The overnight MCLR is down to 7.75 per cent from 8.65 per cen, the one-month MCLR is down to 7.85 per cent from 8.75 per cent, the three-moth MCLR is down to 7.90 per cent from 8.80 per cent, the six-month MCLR is down to 7.95 per cent from 8.85 per cent, and the 2-year MCLR is down to 8.10 per cent from 9 per cent.
The banks cutting their lending rates supplements the sops Prime Minister Narendra Modi promised the housing sector, small and medium enterprises and farmers.
Banking sources say it is only a matter of time before the private sector banks — ICICI and HDFC — match the cuts.
Loan rates have no option but to fall, irrespective of what action the Reserve Bank of India (RBI) takes. If you take the latest bank credit and deposit growth rates put out by the central bank, it shows that while bank credit growth is steadily shrinking to 4 per cent, deposit growth, especially savings accounts, have swelled by 15.9 per cent. The wide gap shows the banking system is flush with cash and that lending costs would correspondingly fall.

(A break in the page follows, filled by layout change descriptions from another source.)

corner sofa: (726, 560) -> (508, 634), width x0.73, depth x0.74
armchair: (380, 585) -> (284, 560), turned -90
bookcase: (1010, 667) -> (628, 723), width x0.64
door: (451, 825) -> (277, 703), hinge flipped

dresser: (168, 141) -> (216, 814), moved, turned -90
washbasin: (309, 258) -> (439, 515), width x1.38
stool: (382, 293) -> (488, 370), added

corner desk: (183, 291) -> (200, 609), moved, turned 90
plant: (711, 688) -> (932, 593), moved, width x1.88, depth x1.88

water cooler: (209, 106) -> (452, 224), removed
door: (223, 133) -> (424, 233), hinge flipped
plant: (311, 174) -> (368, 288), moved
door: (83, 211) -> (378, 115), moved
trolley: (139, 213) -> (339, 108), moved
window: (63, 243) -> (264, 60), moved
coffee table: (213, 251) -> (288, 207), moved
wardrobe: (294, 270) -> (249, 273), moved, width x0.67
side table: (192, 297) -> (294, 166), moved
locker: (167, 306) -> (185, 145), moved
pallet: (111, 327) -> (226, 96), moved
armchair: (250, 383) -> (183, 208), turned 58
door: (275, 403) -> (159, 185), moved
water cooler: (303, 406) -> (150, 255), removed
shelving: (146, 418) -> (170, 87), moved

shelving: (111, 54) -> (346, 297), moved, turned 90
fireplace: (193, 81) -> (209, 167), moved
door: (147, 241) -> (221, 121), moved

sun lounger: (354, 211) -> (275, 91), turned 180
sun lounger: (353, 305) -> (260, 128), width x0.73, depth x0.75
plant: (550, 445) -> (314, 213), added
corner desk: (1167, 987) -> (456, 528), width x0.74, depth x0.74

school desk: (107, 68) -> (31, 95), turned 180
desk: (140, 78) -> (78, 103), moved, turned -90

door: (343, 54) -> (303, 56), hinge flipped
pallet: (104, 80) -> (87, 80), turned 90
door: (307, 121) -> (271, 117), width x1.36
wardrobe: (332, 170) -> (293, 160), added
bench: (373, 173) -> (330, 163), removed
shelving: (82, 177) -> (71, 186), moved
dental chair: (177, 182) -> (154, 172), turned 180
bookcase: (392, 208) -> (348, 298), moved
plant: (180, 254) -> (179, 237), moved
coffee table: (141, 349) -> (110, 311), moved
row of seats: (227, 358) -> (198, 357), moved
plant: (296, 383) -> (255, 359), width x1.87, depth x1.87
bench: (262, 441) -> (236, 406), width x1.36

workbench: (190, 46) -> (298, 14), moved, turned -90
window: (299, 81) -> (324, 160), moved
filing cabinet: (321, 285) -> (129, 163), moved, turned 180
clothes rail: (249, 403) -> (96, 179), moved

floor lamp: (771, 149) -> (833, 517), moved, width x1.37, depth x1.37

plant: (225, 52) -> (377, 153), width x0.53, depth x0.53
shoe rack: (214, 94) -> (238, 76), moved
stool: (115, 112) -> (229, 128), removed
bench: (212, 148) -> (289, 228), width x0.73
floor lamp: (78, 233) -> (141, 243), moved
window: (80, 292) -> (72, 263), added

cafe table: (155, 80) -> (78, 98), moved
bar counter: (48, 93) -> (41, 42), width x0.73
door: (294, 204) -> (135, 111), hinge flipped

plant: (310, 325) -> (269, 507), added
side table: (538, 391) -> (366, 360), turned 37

Last week, the largest private sector lender, ICICI Bank, prepared itself for a lending rate cut by cutting its deposit rates to 7.5 per cent for a 390-day fixed deposit and 7 per cent for senior citizens, reducing rates by 0.10 per cent to 0.25 per cent on various maturities.
RBI introduced the MCLR system in April this year with the objective of expediting monetary policy transmission along with augmenting uniformity and transparency in the calculation methodology of lending rates. The rates are revised every month.